Between February 2001 and March 2002 Gary McKinnon from North London, looking for evidence of free energy suppression and a cover-up of UFO activity and other technologies potentially useful to the public, hacked into 16 NASA computers as well as dozens of US Army, Navy, Air Force, and Department of Defense computers. The search for evidence of a UFO cover-up, however, landed McKinnon in trouble.
The Americans believed he had caused $800,000 (£487,000) worth of damage to computers between 2001 and 2002. On 16 October 2012, after a series of legal proceedings in Britain, Home Secretary Theresa May withdrew her extradition order to have him brought to the United States. She took the quasi-judicial decision on human rights grounds because of medical reports warning that McKinnon, who has Asperger syndrome and suffers from depressive illness, could kill himself if sent to stand trial in the US.

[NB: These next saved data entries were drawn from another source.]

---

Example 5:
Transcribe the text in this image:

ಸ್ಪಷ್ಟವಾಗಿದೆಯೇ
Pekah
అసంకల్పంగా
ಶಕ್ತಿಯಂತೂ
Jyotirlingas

On 14 December 2012, the Director of Public Prosecutions, Keir Starmer, announced that McKinnon would not be prosecuted in the United Kingdom because of the difficulties involved in bringing a case against him when the evidence was in the United States. McKinnon is accused of committing the ‘biggest military computer hack of all time’, and if he had been convicted in US, could have faced up to 70 years in prison and up to $2 million in fines.
But what did McKinnon find?
McKinnon had heard that information about the existence of extraterrestrial visits was being hidden from the public, and that pictures from space were being altered at NASA’s Johnson’s space center; UFOs were allegedly being taken out of pictures.

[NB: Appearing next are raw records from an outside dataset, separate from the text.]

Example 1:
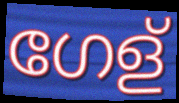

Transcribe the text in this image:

ഗേള്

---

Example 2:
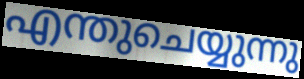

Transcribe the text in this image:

എന്തുചെയ്യുന്നു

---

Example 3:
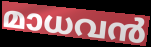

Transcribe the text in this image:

മാധവൻ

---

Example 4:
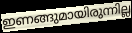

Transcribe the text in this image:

ഇണങ്ങുമായിരുന്നില്ല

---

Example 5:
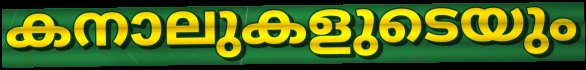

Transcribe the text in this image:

കനാലുകളുടെയുംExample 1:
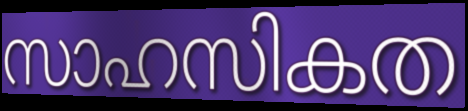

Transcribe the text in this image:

സാഹസികത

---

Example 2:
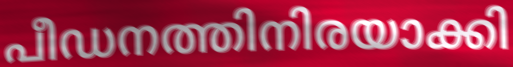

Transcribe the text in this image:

പീഡനത്തിനിരയാക്കി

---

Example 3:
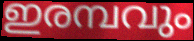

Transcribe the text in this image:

ഇരമ്പവും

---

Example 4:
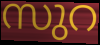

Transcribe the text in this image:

സുറ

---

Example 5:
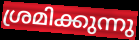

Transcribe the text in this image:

ശ്രമിക്കുന്നുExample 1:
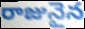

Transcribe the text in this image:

రాజునైన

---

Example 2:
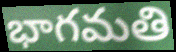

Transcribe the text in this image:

భాగమతి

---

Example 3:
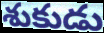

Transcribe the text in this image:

శుకుడు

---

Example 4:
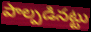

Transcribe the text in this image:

పాల్పడినట్టు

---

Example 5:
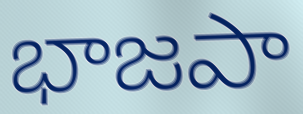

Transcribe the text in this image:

భాజపా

When he hacked into Johnson’s systems, he found a high definition picture of a large cigar-shaped object hovering over the northern hemisphere. When he hacked into the systems of US Space Command, he found a log that listed non-terrestrial officers… which he believed was evidence that the US military has a secret battalion in space. Some of these logs were ship-to-ship transfers; the USSS LeMay and the USSS Hillenkoetter were the names he saw on the transfer logs – USSS stands for United States Space Ship.
He said, “I found a list of officers’ names … under the heading ‘Non-Terrestrial Officers’. It doesn’t mean little green men. What I think it means is not Earth-based. I found a list of ‘fleet-to-fleet transfers’, and a list of ship names. I looked them up. They weren’t US Navy ships. What I saw made me believe they have some kind of spaceship, off-planet”.
The US government, indifferent to the information McKinnon came across, continues to allege that he took down military computers, making the US vulnerable to attack soon after 9/11. McKinnon denies those claims, and says he had never acted with malicious intent. In 2009, he told the BBC, “I am not blind to criminality, but I was on a moral crusade. I was convinced, and there was good evidence to show, that certain secretive parts of the American government intelligence agencies did have access to crashed extra-terrestrial technology which could, in these days, save us in the form of a free, clean, pollution-free energy. I thought if someone is holding onto that, it is unconstitutional under American law. I didn’t think about jail sentences at the time”.
Is McKinnon being made a scapegoat?
In 2005, McKinnon told the Guardian, “Once you’re on the network, you can do a command called NetStat – Network Status – and it lists all the connections to that machine. There were hackers from Denmark, Italy, Germany, Turkey, Thailand… every night for the entire five to seven years I was doing this”.
Are the governments really suppressing anti-gravity, UFO-related technologies, free energy or what they call zero-point energy? Was McKinnon right in taking the illegal route to expose the secrets being kept?